> **WHAT YOU ARE ASKED TO DO**
Restate word for word the lines below that run from the one holding "pinky mcp: (59, 210)" through the one holding "pinky tip: (29, 265)", inclusive. Pictures don't belong in the copy.

> **THE DATA**
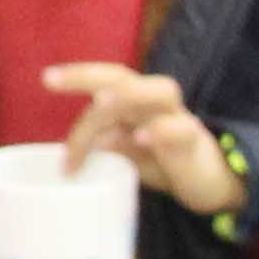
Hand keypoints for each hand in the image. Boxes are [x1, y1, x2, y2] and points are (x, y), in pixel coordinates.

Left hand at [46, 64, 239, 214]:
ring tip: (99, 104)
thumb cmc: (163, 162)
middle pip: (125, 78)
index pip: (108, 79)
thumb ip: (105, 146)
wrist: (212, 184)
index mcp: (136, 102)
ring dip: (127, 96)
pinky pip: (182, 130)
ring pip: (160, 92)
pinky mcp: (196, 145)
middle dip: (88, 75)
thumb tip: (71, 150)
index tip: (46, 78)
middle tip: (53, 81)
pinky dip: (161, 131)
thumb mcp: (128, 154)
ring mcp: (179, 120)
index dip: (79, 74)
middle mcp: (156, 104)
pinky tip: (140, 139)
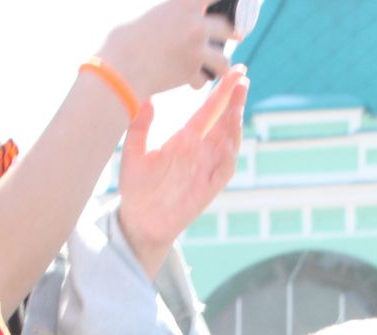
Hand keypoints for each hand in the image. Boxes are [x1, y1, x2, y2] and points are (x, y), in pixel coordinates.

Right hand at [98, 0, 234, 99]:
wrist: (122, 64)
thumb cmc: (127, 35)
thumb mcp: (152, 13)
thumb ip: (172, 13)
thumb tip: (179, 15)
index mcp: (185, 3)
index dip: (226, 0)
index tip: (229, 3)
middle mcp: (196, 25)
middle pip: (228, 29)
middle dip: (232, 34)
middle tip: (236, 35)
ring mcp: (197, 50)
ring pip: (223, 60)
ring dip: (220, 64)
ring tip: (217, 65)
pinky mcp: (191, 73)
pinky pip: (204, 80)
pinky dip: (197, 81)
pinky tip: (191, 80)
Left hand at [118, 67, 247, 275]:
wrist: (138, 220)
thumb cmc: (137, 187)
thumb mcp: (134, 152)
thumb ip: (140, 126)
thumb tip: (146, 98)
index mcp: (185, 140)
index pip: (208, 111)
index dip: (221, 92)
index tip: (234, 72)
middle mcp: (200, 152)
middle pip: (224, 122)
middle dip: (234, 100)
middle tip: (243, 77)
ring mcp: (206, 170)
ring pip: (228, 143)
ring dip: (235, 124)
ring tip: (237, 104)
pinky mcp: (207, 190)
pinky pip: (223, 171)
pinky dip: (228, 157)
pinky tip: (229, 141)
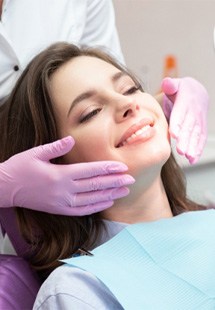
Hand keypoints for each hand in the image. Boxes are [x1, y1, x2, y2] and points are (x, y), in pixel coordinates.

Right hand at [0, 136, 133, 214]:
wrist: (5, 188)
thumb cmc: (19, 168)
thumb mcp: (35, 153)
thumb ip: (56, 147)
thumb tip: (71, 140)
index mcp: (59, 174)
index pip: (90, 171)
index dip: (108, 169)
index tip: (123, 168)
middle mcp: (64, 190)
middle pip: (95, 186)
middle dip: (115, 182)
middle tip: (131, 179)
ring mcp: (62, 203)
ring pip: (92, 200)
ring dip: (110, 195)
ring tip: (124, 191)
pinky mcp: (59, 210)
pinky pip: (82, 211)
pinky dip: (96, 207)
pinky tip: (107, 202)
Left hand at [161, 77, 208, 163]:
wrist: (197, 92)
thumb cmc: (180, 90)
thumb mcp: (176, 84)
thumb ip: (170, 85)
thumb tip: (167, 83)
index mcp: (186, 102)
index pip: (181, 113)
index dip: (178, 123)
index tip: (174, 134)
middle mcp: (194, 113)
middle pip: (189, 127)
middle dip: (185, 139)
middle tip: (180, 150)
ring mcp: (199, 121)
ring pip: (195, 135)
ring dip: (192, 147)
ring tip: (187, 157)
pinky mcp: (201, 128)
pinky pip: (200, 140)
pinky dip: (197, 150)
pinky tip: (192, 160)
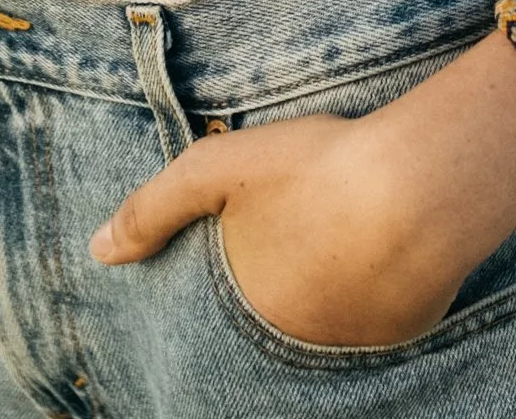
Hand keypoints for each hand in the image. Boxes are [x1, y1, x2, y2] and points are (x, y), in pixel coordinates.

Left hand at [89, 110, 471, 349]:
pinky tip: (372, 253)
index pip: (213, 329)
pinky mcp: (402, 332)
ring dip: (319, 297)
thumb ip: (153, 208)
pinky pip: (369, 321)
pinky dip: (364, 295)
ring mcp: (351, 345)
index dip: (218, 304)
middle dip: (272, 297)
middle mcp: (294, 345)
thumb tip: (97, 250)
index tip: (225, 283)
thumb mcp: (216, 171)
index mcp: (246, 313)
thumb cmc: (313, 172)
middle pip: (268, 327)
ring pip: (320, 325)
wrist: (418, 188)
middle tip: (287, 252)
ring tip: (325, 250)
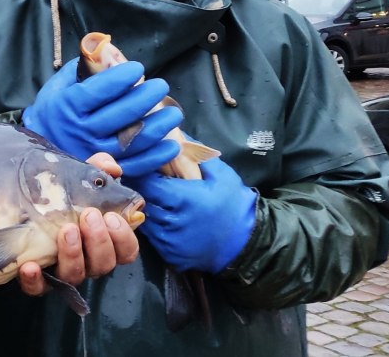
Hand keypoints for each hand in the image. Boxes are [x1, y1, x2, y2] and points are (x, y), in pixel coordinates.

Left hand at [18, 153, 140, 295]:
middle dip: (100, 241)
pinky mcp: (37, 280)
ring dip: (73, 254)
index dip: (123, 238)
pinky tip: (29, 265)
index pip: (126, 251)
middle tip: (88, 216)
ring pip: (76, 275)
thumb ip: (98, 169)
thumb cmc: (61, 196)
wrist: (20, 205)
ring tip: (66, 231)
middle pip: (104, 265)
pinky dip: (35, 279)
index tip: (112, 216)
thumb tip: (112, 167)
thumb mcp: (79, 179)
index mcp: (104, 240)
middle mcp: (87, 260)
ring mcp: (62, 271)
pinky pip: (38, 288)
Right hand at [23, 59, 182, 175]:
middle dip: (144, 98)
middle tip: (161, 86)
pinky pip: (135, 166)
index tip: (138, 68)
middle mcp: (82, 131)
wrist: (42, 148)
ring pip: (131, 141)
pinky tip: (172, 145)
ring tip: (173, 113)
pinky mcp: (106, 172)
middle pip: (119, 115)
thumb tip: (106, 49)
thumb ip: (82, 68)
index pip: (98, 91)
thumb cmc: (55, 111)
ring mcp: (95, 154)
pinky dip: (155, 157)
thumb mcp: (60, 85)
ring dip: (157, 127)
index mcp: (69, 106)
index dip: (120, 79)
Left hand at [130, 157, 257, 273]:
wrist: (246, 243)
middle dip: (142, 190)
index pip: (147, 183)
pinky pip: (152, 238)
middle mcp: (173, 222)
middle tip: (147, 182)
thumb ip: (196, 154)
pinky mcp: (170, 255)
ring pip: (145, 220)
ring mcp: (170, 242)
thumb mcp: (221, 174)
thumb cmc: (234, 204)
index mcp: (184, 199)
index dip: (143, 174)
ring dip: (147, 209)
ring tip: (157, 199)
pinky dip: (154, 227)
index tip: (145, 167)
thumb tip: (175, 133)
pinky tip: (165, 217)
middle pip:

> **EXERCISE RESULT**
pinky mcp: (59, 210)
pinky pip: (82, 211)
pinky dip: (96, 207)
pinky tip: (107, 202)
Left hand at [161, 77, 208, 163]:
wrist: (197, 92)
thumb cmc: (180, 90)
thumb mcp: (176, 84)
thumb ip: (170, 85)
thumb tip: (167, 83)
index mcp: (186, 102)
index pip: (181, 113)
index dip: (178, 123)
index tip: (174, 134)
middle mcp: (194, 113)
middle pip: (189, 127)
middle dip: (185, 139)
middle tip: (180, 150)
ring mcp: (199, 121)
ring pip: (195, 135)
ring dip: (192, 147)
ring tip: (187, 157)
pinky mcp: (201, 128)
pinky pip: (200, 140)
pinky dip: (197, 150)
pinky tip: (192, 160)
Hand keypoints for each hand in the image. Boxes are [x1, y1, x2, y2] and points are (x, y), in pixel coordinates.

Left hand at [89, 110, 471, 349]:
pinky tip: (372, 253)
index pip: (213, 329)
pinky mcp: (402, 332)
ring dip: (319, 297)
thumb ip: (153, 208)
pinky pip: (369, 321)
pinky dip: (364, 295)
ring mcp: (351, 345)
index dip: (218, 304)
middle dip: (272, 297)
middle mcp: (294, 345)
thumb tip: (97, 250)
index tip: (225, 283)
thumb mcp: (216, 171)
index mcp: (246, 313)
thumb cmc: (313, 172)
middle pip: (268, 327)
ring pip: (320, 325)
wrist: (418, 188)
middle tip: (287, 252)
ring tip: (325, 250)
Hand keypoints for each hand in the image. Boxes are [x1, y1, x2, y2] and points are (x, y), in pixel coordinates.

Left hand at [18, 153, 140, 295]:
middle dip: (100, 241)
pinky mcp: (37, 280)
ring dip: (73, 254)
index dip: (123, 238)
pinky tip: (29, 265)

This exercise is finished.